YOU ARE CORDIALLY INVITED FOR THE NEW EXHIBITION OF THE GALLERY CLUB AND IBASHO

On Saturday May 28 and Sunday May 29 2016 The Gallery Club and IBASHO present

Japanese Photography
Work by Nobuyushi Araki, Taichi Gondaira, Eikoh Hosoe, Hideyuki Ishibashi, Yasuhiro Ishimoto, Keizo Kitajima, Naoyuki Ogino, Kumi Oguro, Toshio Shibata, Hiroshi Sugimoto, Akiko Takizawa and Akira Tanno.

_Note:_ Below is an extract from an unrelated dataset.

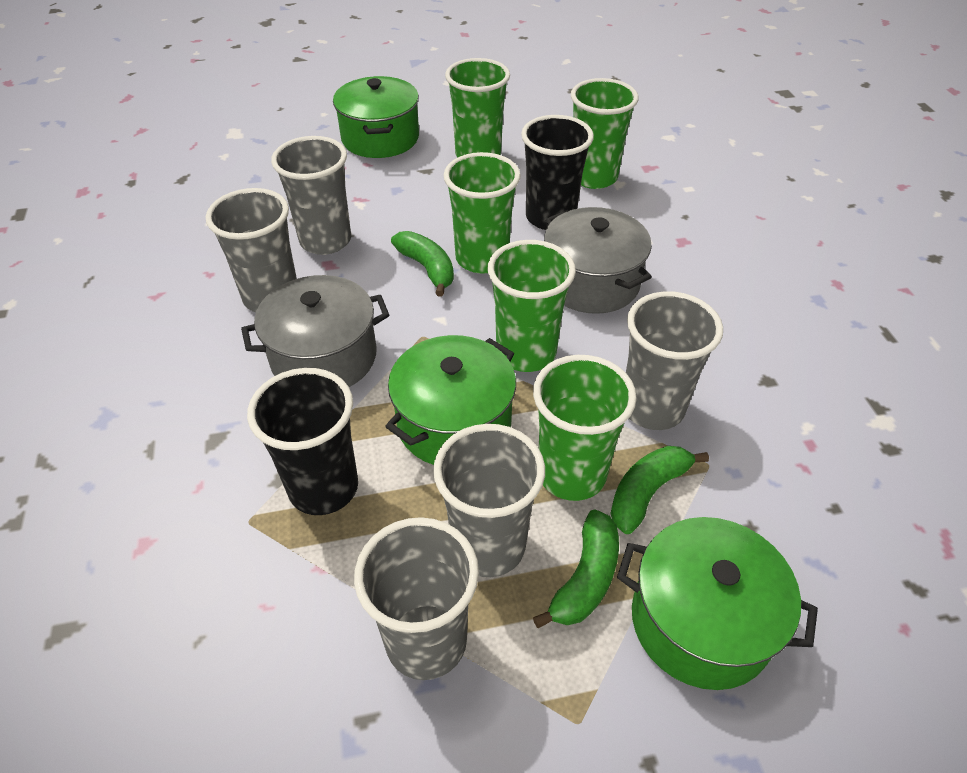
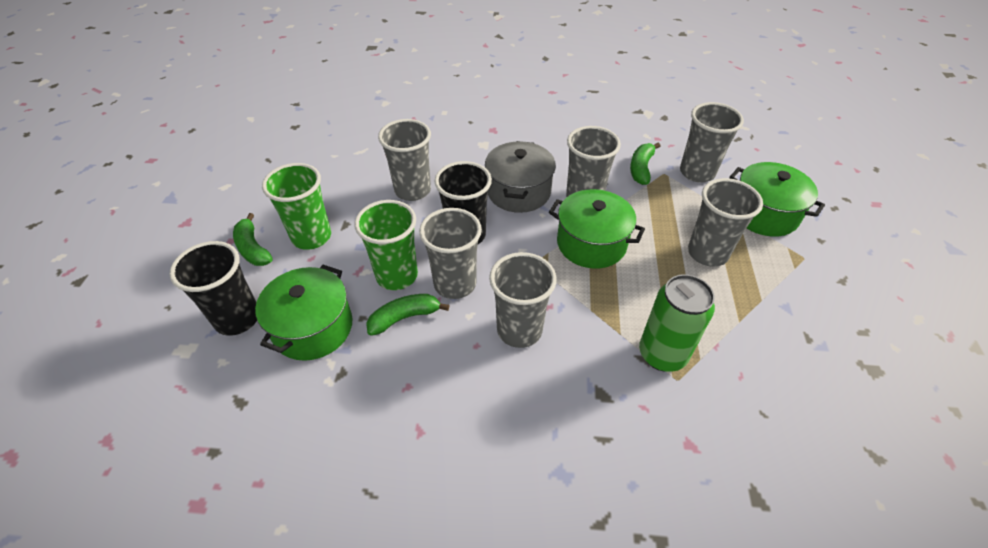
green can: none = 0 -> [639,274,715,372] = 1
green cup: [443,152,521,274] [445,58,510,157] [487,240,576,372] [533,355,637,501] [571,78,639,189] = 5 -> [262,163,331,250] [354,200,418,290] = 2
grey cup: [206,188,297,312] [271,136,351,255] [354,517,479,680] [433,424,545,577] [626,291,723,430] = 5 -> [378,119,431,201] [419,208,482,299] [489,252,557,348] [566,126,621,197] [680,102,744,183] [688,178,763,267] = 6
grey pot: [241,275,389,387] [544,207,652,314] = 2 -> [485,141,556,213] = 1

@ The Studio of Karen Knispel & Henk Drosterij, Binnen Dommersstraat 7, Amsterdam

Saturday May 28
19.00 – 23.00 hrs
The Gallery Club dinner @ The Studio of Karen Knispel & Henk Drosterij

  • Exclusive preview of the exhibition
  • Four course dinner + drinks (by The Roundsman)
  • Artist and gallery talk
  • DJ and video slide-show
  • A quirky tribute to Japan by historian and writer Sabry Amroussi
  • € 50 p.p.

Exclusively for the dinner of The Gallery Club Het Keramiekkantoor by Karen Knispel has designed Japanese Spring, a 126 piece tableware inspired by the Japanese cherry blossom with its promising colors. The cherry blossom only blooms for a few weeks in April and May. In Japan the blossom is a symbol for life itself: short and beautiful. Naturally, this porcelain tableware outlives us by far.

Please RSVP before May 21 via gili@thegalleryclub.com or click here to order your tickets directly.

Sunday May 29
14.00 – 19.00 hrs
Exhibition open to the public (free entrance)

  • Drinks between 17.00 and 19.00 hrs, with live dj and artist talks

Contact:
info@thegalleryclub.com / +31 6 2428 6718
www.thegalleryclub.com

For this edition of The Gallery Club we’re joining forces with IBASHO, which means a place where you can be yourself in Japanese. IBASHO is a new gallery in Antwerp that opened her doors in March 2015, showing fine art Japanese photography ranging from works by well-known Japanese photographers to younger contemporary Japanese artists as well as works from Western photographers who were inspired by Japan.

The exhibition will not only focus on the ‘old masters’ of Japanese photography like Nobuyushi Araki, Hiroshi Sugimoto and Eikoh Hosoe, but will also show work by the new generation of very talented Japanese photographers. Some of them followed their education in Japan, others in the Western world. With this show we hope to give an insight in all the different styles that Japanese photography has to offer.